What you need to do » Start at the line below containing "ring dip: (139, 128)" and stop at the line containing "middle tip: (151, 134)". Repeat every line of that stretch exactly, and nothing outside it.

Input »
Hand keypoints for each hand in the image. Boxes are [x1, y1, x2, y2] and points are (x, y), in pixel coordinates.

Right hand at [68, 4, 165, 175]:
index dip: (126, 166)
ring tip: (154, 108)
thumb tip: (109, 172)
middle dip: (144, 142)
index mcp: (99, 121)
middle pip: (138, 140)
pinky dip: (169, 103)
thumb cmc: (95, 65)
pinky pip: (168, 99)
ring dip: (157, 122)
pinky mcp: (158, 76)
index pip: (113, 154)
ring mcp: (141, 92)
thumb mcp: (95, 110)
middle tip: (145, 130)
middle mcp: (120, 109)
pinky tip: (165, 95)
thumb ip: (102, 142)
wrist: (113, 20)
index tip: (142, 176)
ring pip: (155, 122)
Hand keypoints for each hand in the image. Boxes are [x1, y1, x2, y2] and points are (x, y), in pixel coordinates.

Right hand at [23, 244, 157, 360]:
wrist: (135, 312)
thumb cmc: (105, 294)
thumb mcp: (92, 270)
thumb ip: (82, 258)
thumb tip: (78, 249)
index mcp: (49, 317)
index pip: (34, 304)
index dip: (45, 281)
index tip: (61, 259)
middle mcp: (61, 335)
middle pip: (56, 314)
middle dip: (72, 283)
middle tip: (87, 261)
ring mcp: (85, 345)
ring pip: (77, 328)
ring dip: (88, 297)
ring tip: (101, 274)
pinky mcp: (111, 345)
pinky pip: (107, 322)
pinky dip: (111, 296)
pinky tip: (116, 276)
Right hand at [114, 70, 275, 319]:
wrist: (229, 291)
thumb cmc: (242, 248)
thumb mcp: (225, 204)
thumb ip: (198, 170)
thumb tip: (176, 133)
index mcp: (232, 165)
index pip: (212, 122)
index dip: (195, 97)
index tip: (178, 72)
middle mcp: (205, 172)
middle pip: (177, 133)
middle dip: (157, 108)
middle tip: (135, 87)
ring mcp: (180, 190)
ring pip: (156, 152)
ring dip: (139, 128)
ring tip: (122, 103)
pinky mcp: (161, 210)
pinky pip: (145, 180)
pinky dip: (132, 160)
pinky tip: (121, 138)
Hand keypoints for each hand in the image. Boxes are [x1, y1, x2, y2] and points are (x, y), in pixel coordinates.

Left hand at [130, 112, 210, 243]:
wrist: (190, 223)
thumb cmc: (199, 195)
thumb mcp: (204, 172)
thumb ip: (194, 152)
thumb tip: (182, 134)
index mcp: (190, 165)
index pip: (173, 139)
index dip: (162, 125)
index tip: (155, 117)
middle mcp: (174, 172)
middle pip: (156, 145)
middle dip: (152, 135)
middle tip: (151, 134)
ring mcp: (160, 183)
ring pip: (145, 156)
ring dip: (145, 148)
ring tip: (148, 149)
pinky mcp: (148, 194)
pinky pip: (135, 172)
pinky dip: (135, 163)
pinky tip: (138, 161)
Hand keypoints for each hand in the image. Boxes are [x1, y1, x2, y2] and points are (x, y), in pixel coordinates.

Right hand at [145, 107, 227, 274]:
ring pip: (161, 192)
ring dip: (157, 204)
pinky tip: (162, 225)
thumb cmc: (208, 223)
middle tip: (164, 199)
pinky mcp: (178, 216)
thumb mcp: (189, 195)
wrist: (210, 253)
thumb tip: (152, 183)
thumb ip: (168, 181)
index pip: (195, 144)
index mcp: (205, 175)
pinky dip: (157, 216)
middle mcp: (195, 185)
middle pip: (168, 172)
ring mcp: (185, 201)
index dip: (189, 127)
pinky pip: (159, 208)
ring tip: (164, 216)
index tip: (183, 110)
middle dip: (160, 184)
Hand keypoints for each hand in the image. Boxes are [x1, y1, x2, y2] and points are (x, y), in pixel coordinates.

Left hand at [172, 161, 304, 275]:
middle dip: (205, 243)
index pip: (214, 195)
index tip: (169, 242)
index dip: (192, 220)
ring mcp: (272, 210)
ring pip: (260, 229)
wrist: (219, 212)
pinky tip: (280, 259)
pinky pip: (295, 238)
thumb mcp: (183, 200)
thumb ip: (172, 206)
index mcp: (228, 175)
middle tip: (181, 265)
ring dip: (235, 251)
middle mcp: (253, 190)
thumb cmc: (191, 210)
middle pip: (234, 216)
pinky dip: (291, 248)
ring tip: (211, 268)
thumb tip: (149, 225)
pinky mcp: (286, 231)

Response area »
ring dip: (139, 128)
ring tip: (122, 103)
pinky mcp: (161, 210)
pinky pip: (145, 180)
pinky dip: (132, 160)
pinky tip: (121, 138)
Hand keypoints for each hand in the image. Boxes are [x1, y1, x2, y2] and points are (x, y), in pixel coordinates.

Left hand at [130, 112, 210, 243]:
wrist: (190, 223)
thumb cmc: (199, 195)
thumb mcp: (204, 172)
thumb ip: (194, 152)
thumb tip: (182, 134)
index mcp: (190, 165)
index pip: (173, 139)
index dip: (162, 125)
index tip: (155, 117)
middle mcp: (174, 172)
middle pip: (156, 145)
middle dip: (152, 135)
middle tip: (151, 134)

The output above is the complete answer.